The kilogram has been redefined, changing from a physical object called the ‘Big K’ to a fundamental law of physics.

Any celebrity worth their salt knows if you want to keep relevant you have to reinvent yourself every now and again. Turns out the same goes for the metric system. Recently, the international measurement community met in France to vote on redefining the kilogram – a unit of mass. A number of other measurements including the mole (the amount of a substance) and the ampere (a unit of electrical current) are based off the definition of a kilogram, so a change to the kilo will change their official measurement as well.

Why the change of mass? Let’s start at the birth of the kilo and work our way forward: Back in 1889, a block of platinum-iridium was declared the official kilogram prototype, more casually referred to as ‘Big K’. At the same time, dozens of copies were created using strict guidelines and kept around the world, one of which is right here in Australia at our Lindfield site (chosen for its extremely stable foundation, helping ensure the kilo isn’t jostled about). To this day, Big K sits in a vaulted basement in Paris and is considered a true kilogram. But there’s a problem; both Big K and its duplicates are slightly changing. They’re not only changing compared to previous measurements of themselves but over time their changes aren’t consistent with each other.

## Can’t touch this

So what’s going on with all these varied kilograms? There are a number of reasons why they’re not all in sync, for example, the power of touch. Every time one of these precious kilograms is touched or moved, molecules rub off onto the surface it’s touching, reducing its mass ever so slightly. There are also theories around the stability of the original material itself changing – outgassing or absorbing other materials. Redefining the kilogram removes the reliance on physical objects that could be unstable.

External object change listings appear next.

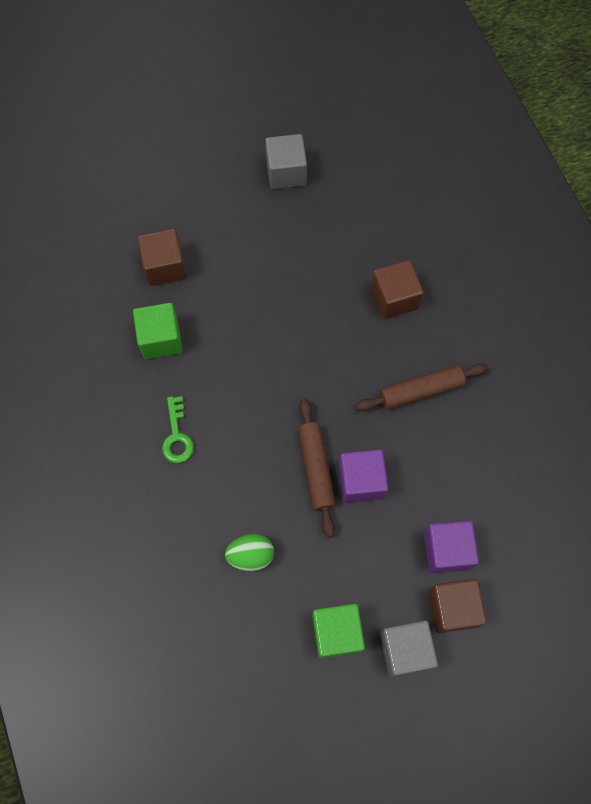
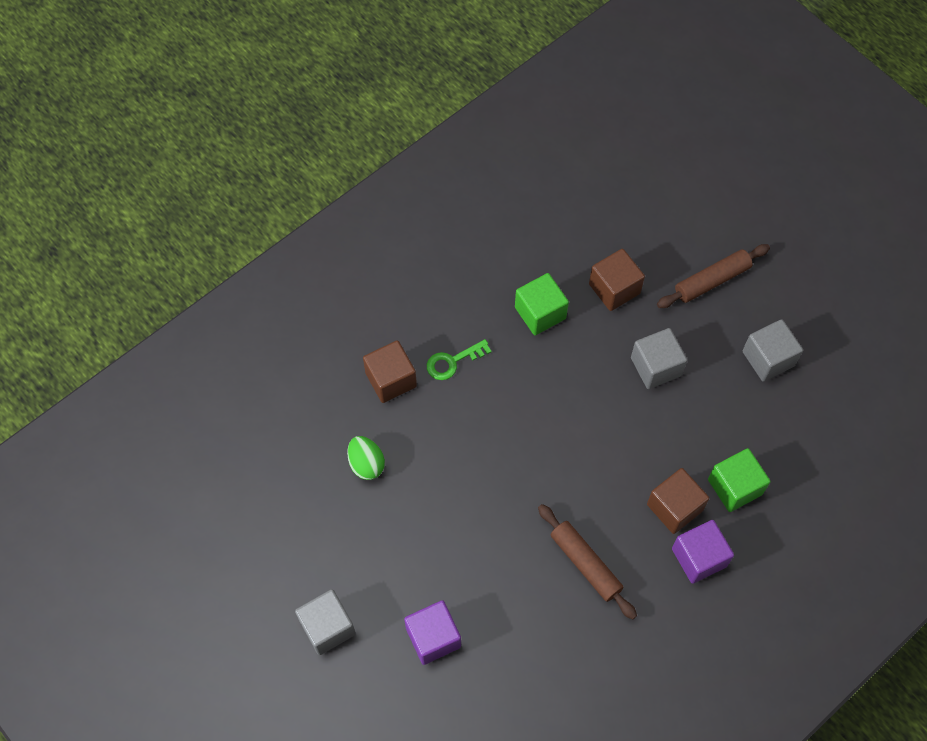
camera: 70 degrees right, 5 degrees down
brown rolling pin [298,398,336,538] -> brown rolling pin moved to [657,244,770,308]
green cube [312,604,365,658] -> green cube moved to [708,448,771,512]
purple cube [339,449,388,503] -> purple cube moved to [672,520,734,584]
brown cube [428,579,487,633] -> brown cube moved to [363,340,417,403]
none -> grey cube [631,328,687,389]

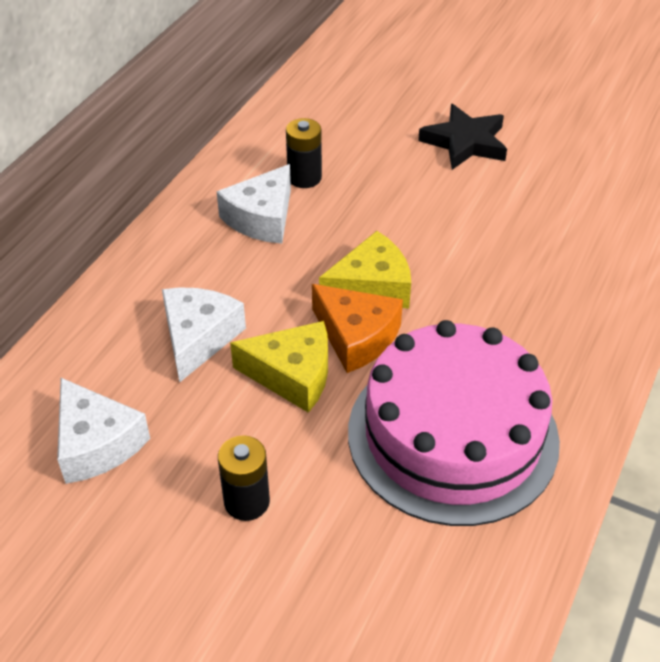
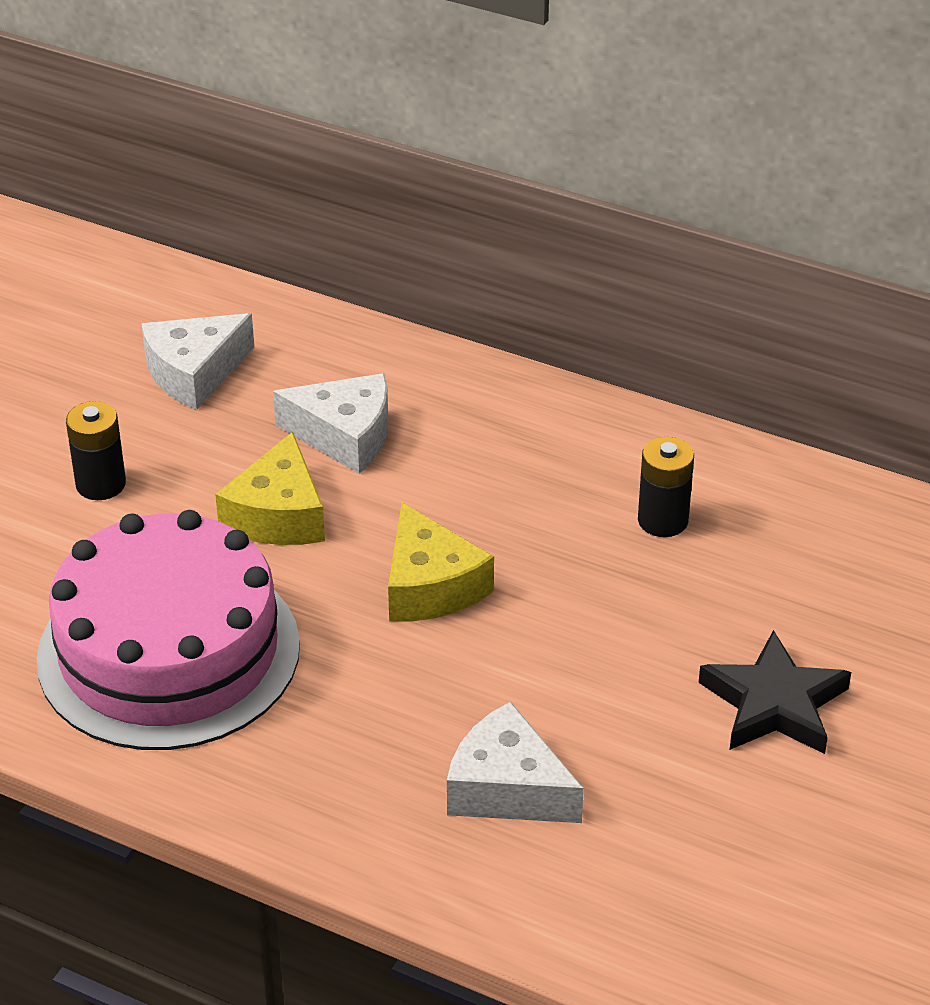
camera: 90 degrees right, 5 degrees down
white cheese [217,164,291,244] -> white cheese moved to [447,702,584,823]
orange cheese [312,284,403,373] -> none

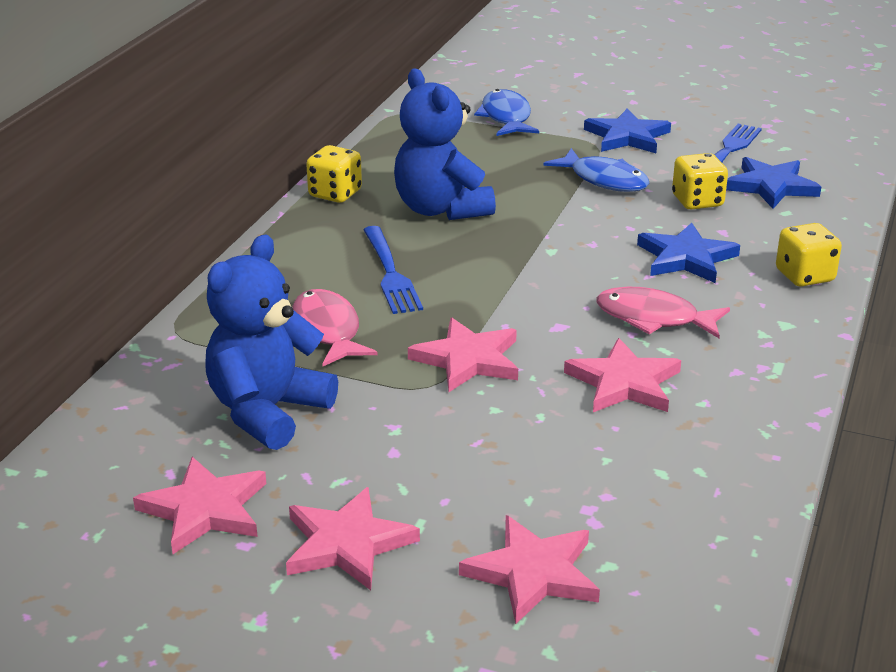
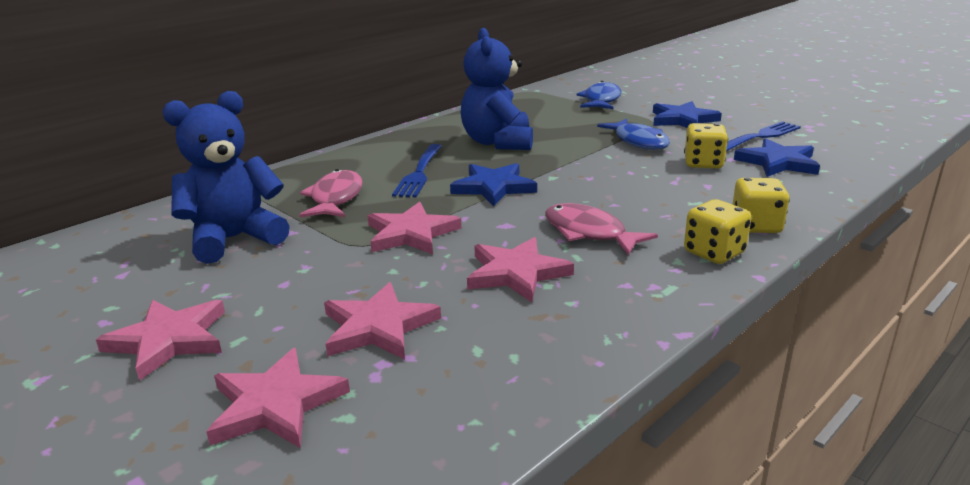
camera: 25 degrees right, 5 degrees down
pink star [133,457,266,554] -> pink star moved to [324,282,441,359]
yellow dice [306,145,362,203] -> yellow dice moved to [684,199,751,264]
blue star [637,222,740,283] -> blue star moved to [450,163,537,207]

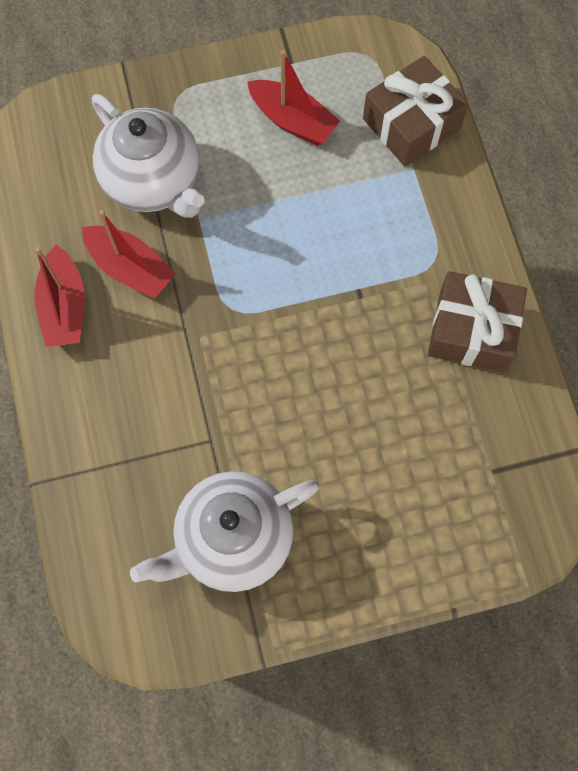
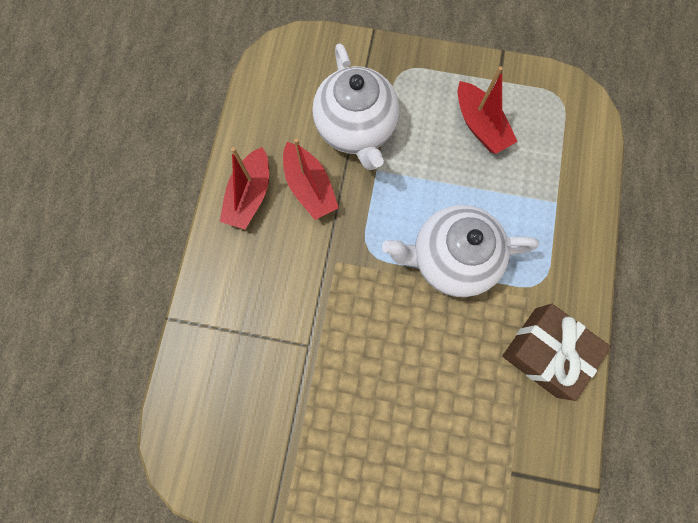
camera: 25 degrees right, 5 degrees up
white teapot [130,471,319,592] -> white teapot moved to [382,205,539,297]
brown gift [363,56,469,166] -> none

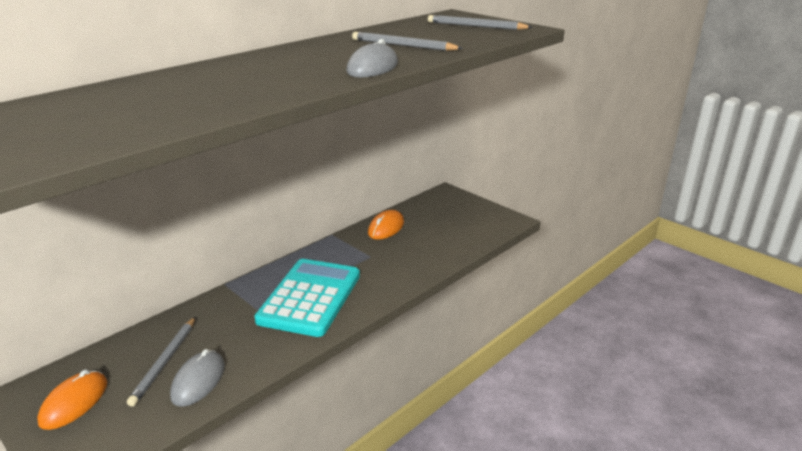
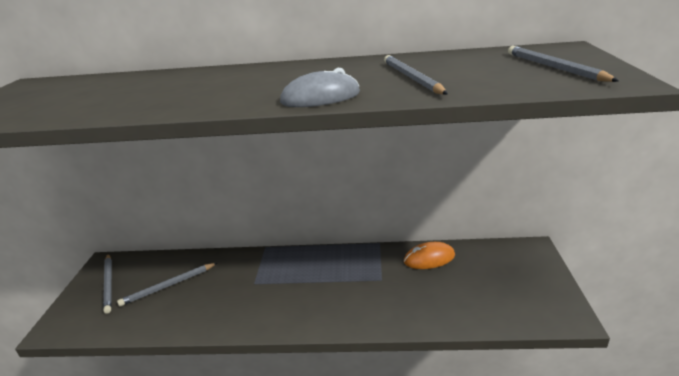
camera: 50 degrees right, 0 degrees up
orange mouse [37,370,107,430] -> grey pencil [103,254,112,314]
grey mouse [170,349,225,407] -> none
turquoise calculator [254,259,360,337] -> none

## Small change, worth the weight

Now that the vote has passed, from 20 May 2019, the kilogram will be defined not with a physical object, but a rule of physics called the Planck constant. The Planck constant is a measure of how much energy is released in light when atoms move around. The definition of a kilogram will become exactly 6.62607015 x 10^-34 Joule seconds. It’s not enough of a difference to officially change the number of weights you’re lifting – it won’t even get you an extra grape per kilo at the grocery store – it’s only a few micrograms. But this tiny change does have a big impact when calculating something massive, like the solar system. Having a measurement that can be defined in terms of a fundamental constant will also become increasingly important as technology advances and more precise measurements are needed.

As well as redefining the kilogram, metrologists voted to update the measurement of Kelvin (a unit of temperature), ampere (the unit of electrical current) and mole (the unit of atoms). Once all these measurements are updated, they will join the other three International Systems of Units (SI), which are already defined in terms of fundamental constants: the second, metre and candela (the unit of luminous intensity).

So what happens to the special kilogram we’ve got stored here in Aus? Well, all the old ‘official’ kilograms won’t be thrown in the bin just yet (probably never, really). Until the National Measurement Institute Australia implements the new approach in May they’ll still be used as a mass comparison standard for Australia. And after that? Australia’s precious weight will just have a new reference point back at the International Bureau of Weights and Measures.